As with many other manufacturers on the market today, including luxury ones such as Volvo and Mercedes, the addition of more in-car technology means that there are more things that can go wrong.
Volkswagen has been in the news a great deal in the last few years and it’s not always been good news, however, that is not relevant when it comes to the reliability of their cars.
What is important is the number of problems that their various ranges have experienced, and a number of them, from the Passat to the Jetta (which is not available in the UK) have suffered from faults with their engines.

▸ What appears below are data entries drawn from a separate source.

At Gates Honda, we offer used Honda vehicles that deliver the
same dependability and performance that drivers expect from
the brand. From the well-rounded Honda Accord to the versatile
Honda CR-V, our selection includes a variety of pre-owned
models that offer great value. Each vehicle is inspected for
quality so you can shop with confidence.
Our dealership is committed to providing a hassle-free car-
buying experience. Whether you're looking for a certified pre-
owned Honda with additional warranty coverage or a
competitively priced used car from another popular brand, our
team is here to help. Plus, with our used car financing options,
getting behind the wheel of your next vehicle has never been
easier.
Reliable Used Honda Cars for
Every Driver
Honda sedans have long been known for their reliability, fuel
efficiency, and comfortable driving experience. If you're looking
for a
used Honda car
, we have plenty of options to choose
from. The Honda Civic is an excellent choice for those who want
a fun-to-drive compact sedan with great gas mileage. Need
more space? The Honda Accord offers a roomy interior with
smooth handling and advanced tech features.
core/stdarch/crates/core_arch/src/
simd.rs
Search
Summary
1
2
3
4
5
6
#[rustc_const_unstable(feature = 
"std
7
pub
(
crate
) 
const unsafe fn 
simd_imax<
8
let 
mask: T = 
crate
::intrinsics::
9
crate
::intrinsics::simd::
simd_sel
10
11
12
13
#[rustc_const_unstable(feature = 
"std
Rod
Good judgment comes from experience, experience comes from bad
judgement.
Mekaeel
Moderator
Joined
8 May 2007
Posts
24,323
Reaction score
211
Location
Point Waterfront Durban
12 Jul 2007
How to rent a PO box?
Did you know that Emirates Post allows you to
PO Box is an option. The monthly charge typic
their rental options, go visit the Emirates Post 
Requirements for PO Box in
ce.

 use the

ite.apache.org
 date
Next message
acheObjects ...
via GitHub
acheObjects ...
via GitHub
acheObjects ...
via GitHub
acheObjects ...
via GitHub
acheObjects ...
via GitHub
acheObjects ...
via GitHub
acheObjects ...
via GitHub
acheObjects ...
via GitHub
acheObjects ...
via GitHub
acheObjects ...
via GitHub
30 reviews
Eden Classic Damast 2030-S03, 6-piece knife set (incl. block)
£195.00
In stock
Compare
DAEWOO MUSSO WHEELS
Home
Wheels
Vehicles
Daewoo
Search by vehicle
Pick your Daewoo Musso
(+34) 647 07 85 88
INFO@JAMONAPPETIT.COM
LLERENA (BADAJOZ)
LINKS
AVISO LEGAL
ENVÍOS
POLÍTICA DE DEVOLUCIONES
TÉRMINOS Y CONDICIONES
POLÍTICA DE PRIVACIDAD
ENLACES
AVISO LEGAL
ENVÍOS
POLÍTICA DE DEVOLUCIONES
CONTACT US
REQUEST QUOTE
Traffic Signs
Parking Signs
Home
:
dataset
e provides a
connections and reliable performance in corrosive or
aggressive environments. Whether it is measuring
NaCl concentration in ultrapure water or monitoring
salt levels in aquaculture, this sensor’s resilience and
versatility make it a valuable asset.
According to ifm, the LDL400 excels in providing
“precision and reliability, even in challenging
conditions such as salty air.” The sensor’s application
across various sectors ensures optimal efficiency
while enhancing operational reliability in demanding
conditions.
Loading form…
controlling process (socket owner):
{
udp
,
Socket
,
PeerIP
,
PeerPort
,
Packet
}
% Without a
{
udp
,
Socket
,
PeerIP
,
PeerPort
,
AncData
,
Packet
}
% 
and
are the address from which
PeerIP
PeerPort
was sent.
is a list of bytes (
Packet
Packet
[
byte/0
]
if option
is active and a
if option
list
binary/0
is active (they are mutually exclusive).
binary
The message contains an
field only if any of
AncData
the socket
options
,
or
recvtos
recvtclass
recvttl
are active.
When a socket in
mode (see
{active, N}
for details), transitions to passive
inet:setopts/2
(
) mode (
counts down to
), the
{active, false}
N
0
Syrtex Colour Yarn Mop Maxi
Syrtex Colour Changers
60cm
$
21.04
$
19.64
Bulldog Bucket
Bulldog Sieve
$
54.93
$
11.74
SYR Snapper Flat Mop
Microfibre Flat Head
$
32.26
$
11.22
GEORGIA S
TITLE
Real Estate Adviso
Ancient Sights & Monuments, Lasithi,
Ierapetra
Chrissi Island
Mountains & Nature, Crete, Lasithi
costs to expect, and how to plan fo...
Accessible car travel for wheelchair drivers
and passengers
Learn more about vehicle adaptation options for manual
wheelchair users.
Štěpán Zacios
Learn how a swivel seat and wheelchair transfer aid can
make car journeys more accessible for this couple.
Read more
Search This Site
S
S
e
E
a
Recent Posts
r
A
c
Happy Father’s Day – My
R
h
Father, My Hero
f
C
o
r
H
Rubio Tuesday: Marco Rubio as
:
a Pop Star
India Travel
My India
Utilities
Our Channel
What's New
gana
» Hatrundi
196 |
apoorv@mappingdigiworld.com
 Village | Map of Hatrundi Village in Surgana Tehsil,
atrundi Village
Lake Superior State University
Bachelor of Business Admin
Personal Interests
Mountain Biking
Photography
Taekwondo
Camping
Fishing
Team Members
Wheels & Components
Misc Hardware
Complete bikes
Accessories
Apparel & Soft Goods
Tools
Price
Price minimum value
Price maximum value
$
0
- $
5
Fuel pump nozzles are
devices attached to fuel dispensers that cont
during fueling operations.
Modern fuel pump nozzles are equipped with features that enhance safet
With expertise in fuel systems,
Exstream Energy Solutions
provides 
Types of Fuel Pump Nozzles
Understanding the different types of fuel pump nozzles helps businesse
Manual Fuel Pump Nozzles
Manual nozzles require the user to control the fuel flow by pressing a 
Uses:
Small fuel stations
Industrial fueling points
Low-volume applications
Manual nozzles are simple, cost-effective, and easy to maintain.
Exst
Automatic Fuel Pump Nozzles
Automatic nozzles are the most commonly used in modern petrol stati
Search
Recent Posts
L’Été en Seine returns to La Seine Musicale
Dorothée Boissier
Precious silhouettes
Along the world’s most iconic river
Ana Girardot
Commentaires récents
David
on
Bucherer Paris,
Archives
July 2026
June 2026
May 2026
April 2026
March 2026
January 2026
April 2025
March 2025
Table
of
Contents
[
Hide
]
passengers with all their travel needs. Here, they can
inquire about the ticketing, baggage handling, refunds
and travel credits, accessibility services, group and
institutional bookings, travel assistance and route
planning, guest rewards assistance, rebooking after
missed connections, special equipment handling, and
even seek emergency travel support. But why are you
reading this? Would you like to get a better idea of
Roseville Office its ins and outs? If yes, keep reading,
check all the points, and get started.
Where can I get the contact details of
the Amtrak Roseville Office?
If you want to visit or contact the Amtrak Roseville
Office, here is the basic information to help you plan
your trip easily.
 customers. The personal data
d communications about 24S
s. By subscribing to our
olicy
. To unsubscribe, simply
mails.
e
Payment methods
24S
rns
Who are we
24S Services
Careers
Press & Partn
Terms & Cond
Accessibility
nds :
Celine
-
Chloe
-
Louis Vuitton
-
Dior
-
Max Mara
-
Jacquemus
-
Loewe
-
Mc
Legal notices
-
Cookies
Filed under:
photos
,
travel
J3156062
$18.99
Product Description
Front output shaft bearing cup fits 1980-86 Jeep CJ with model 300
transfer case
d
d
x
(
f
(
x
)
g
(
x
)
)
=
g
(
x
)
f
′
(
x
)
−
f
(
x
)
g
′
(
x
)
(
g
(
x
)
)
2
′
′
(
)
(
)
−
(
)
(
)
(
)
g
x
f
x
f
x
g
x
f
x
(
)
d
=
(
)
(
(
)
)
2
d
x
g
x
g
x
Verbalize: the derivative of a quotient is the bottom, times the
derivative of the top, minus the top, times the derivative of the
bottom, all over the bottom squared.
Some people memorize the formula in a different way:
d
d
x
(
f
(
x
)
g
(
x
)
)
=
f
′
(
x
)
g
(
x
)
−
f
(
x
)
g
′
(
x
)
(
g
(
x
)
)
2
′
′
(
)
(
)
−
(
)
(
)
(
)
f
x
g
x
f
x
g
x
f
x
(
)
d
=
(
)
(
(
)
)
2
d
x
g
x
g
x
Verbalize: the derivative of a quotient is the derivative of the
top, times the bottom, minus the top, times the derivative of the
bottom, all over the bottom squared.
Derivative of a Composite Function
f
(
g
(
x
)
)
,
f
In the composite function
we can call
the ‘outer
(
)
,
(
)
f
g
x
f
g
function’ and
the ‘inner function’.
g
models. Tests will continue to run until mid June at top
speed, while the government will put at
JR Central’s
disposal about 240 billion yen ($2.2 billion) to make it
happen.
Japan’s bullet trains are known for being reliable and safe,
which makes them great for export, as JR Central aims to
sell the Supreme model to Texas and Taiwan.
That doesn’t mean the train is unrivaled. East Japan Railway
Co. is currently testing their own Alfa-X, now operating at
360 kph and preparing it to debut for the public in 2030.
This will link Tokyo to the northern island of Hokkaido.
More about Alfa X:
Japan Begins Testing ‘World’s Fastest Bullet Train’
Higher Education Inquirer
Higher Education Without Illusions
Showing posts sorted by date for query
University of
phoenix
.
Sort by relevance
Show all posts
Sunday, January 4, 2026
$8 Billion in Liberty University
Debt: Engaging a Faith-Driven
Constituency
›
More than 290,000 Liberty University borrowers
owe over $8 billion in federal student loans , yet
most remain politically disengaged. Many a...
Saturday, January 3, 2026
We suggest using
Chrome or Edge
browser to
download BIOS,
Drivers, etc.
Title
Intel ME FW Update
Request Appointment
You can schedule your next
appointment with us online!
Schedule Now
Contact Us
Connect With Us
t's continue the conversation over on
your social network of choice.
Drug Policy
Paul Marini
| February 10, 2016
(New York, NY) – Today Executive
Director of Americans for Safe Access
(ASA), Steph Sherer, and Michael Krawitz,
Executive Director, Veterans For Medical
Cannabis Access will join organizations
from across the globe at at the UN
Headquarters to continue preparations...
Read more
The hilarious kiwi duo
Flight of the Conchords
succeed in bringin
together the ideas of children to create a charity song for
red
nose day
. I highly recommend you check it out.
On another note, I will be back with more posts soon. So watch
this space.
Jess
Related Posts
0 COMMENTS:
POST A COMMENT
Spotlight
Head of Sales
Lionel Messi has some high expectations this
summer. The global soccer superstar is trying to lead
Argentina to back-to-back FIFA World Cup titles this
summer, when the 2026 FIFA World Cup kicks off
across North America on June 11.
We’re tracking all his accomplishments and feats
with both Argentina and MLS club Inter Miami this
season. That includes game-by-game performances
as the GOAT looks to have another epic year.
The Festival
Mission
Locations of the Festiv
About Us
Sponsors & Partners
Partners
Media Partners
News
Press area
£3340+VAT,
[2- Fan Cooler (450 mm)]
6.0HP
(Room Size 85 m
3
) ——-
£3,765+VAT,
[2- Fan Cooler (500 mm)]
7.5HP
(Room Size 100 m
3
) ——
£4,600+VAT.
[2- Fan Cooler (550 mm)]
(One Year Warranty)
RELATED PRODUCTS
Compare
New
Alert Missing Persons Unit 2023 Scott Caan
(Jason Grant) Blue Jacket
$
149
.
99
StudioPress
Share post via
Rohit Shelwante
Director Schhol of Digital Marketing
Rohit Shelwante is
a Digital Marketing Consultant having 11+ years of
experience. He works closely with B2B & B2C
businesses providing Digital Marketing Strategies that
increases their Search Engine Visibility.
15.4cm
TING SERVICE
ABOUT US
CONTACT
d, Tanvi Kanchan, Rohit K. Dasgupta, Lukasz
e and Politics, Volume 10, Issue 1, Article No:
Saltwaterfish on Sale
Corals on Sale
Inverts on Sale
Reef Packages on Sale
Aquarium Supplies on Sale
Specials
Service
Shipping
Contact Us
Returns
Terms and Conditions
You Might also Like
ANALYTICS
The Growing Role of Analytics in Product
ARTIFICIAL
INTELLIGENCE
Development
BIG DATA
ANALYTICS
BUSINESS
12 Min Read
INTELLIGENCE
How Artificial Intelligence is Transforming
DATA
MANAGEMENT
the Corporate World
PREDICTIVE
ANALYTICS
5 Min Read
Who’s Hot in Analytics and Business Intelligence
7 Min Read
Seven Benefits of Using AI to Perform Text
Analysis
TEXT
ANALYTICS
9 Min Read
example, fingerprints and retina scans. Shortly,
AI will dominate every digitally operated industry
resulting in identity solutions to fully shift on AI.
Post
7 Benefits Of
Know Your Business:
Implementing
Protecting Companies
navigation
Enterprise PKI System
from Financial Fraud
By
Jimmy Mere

Of course, the modern technology which goes into the cars; infotainment systems, sat-nav, virtual cockpits, is also a source of problems, and these are often the reason why repairs are more costly. While the inclusion of newer technology is great and it’s definitely a very good selling point, it does bring the potential for more faults with it, which can affect reliability scores, and how confident purchasers feel about it.
When looking closely at the reliability surveys and consumer reports it looks like much of Volkswagen’s unreliability sits with its engines, rather than its technology like many of its German counterparts.
How reliable are consumer surveys?
We use consumer surveys and customer feedback as a way of judging a car’s reliability because the information is coming from those who actually drive the car. This means that consumer websites can take the information from the customer feedback and come to a conclusion based on this feedback. WarrantyDirect (who provides information for the annual ReliabilityIndex report) gathers its information from the extended warranties provided to customers. The company uses the information that is gathered when someone makes a claim.
That said, consumer surveys are not without fault. If we are looking at overall customer satisfaction, there could be things that bring it down that aren’t related to reliability at all. For example, many German cars withheld from including cup-holders for a long time. While this may seem like a minor problem, many drivers did, in fact, take issue with it and this affected their overall satisfaction with the models. While cup-holders might not have been an issue for Volkswagen, it’s probable there are other factors that will have brought the overall satisfaction of consumers down. This includes the infamous emissions scandal. There is no doubt that being at the centre of this widely-publicised situation lowered customer satisfaction with the brand.
Overall, though, consumer reports and surveys are pretty accurate when it comes to reliability as they use a considerable amount of evidence to back up their findings.
Should I buy, lease or hire a Volkswagen?
If you’re looking for a new vehicle and want something that has a strong history in manufacturing vehicles for every stage of a driver’s life then you’re in the right place. The majority of problems that occur with Volkswagen models happen after the car has hit its third birthday, so if you’re looking to get a new car and have set your sights on one of the many Volkswagen models that are on the market, what about leasing your next vehicle?
If you have any concerns about the possibility that you may be beset with repair costs then you can purchase a maintenance package that will remove any worry you might have as it will cover the cost of repairing issues that might come up during your time with the car.
Conclusion: Is Volkswagen reliable?
So, is Volkswagen really unreliable? As with any manufacturer, it depends greatly on the model you choose.
As a whole, Volkswagen dependability isn’t where it earns the best scores. However, the company make good cars and consistently score well when it comes to performance, design and overall quality. Perhaps a little bit of unreliability is worth a car that is well built and great to drive.